TEXT EXCERPT
The name BSS stands for "Block Started by Symbol". It contains variables that are not explicitly initialized and are thus initialized to zero by default. For example:
int a; // Uninitialized data static int b; // Uninitialized data
The data segment is read-write memory. This means that the variables in it can be both read and modified during program execution.
The data segment is allocated when the program is linked. The linker resolves external references and places the variables in the appropriate memory locations.
The size of the data segment depends on the number and size of global/static variables in the program.
Heap
The heap segment is a region of memory used for dynamic memory allocation.
Everything in the heap is anonymous, meaning it can only be accessed through pointers. Variables allocated on the heap do not have names, they are only identified by the pointers used to access them.
The heap segment is the area where dynamically allocated memory resides. Memory is allocated on the heap using functions like malloc(), calloc(), realloc() and new (for C++).
The heap typically grows upward in memory, meaning as more memory is allocated to the heap, the heap's base address increases.

DATASET EXTRACT
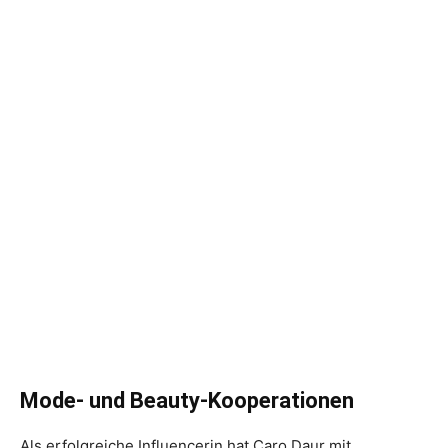
Mode- und Beauty-Kooperationen
Als erfolgreiche Influencerin hat Caro Daur mit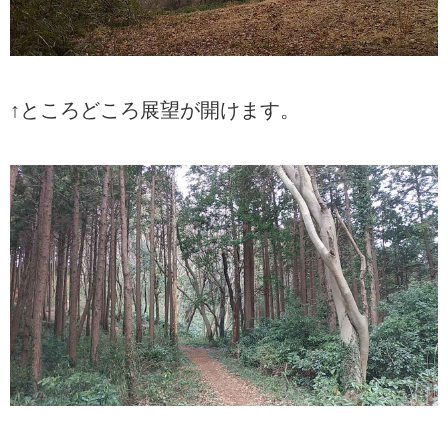
↑ところどころ展望が開けます。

THE TASK
Carry on the passage about program memory segments, starting right after its last sentence on how the heap grows.

OUTPUT FOR THIS TASK
As memory is allocated on the heap, the process's virtual address space grows. The operating system has to allocate more physical memory to back the process's growing heap.
Memory on the heap persists until it is explicitly freed using free() or delete (in C++).
Fragmentation can occur on the heap over time, leaving "holes" of free memory between allocated blocks. This can lead to performance issues.
The heap memory allocator is responsible for managing the allocation and deallocation of memory on the heap. It keeps track of free and allocated memory blocks.
Memory allocated on the heap is not initialized, it contains whatever data was previously at that memory location.
The heap segment grows and shrinks dynamically as memory is allocated and freed. It has no fixed size.
Stack Segment
The stack segment is where local (automatic) variables are allocated. In C, local variables are variables declared inside a function body that are not declared as static.
When a function returns, its stack frame is popped up (destroyed) from the stack in a LIFO (Last In First Out) manner. The last function called is the first to be removed when it returns.
When a function is called, a stack frame is created and pushed onto the stack segment. The stack frame contains space for the function's local variables, parameters and return address.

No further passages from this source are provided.